Of course, if something is truly bad, not negative, then of course one doesn't want it on the web, but the issue here is avoiding a justly bad reputation, not trying to avoid offending someone one doesn't even know. Also, security in the sense of passwords and pins is a real issue and people should make informed decisions (I bet 9 out of 10 don't even know what "longer is stronger" means (no, it's not the title of a porn film) and why it is the first rule one should learn with respect to password security (the zeroth is "don't write it down").)

I think it strange that many of the same folks who demand that copyright laws must be changed because technology makes it less difficult to violate them cling to the same old morals with respect to other things which technology has made less difficult. Just as many people today think it is actually OK to disrespect copyright (wrongly in my view), maybe soon they just won't care about having a bad reputation, or what is today a bad reputation might in the future be a good one.

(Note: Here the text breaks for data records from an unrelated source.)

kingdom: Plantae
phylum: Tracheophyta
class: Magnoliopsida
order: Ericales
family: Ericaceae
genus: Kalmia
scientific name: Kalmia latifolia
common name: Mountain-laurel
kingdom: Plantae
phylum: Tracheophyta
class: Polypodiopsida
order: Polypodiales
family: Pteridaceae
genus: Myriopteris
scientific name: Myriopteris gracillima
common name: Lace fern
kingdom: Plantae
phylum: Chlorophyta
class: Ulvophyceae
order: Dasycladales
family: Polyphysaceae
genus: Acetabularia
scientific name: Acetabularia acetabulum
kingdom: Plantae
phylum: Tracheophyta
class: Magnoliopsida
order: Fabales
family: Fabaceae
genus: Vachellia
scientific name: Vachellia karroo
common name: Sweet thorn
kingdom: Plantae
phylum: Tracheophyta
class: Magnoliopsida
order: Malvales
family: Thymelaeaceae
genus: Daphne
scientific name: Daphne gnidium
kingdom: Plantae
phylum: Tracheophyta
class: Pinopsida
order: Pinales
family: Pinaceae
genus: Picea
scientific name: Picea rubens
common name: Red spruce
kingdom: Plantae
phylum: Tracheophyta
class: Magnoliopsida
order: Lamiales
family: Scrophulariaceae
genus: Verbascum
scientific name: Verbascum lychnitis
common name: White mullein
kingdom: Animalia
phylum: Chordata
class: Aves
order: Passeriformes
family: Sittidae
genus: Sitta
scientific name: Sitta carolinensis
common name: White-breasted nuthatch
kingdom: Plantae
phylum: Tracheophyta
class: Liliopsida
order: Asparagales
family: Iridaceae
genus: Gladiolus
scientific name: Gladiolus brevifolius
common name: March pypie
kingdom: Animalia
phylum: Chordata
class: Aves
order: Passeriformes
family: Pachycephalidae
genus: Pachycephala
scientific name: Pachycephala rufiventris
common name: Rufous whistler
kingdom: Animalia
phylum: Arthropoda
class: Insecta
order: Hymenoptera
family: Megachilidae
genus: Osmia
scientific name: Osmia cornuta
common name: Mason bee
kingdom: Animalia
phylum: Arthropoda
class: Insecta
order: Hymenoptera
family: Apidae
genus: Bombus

Indeed, a typical person active online will return many hits. The first hits will be generally positive for a person, though perhaps not for a company. The question is how well people will deal with seeing only the negative, even though they sought it out. We tend to get all concerned if we learn a few bad things out of context, even if that was what we were looking for.

...doesn't make any sense. In this model, if I read something bad about someone I either think that it's true, or that they posted it about themselves to bury some even more damaging facts. It's hard to think of an equilibrium where people are posting substantial amounts of negative information about themselves.

Back during the 20th century, I could assume any hit on my name was actually about me, but during the last few years I see hits for other people with the same name. In fact, another Joel Upchurch actually owns the JoelUpchurch.com domain. The trouble is that my name is unusual enough that some people might assume that that anything they read with my name is about me.

I think a lot of people are interested in software that is able to make a decent guess about which "John Smith" is being referred to in a posting. May never do it for John Smith but probably will be able to do it for less common names. You have to know something about the various people by that name of course, but the AIs of the future will.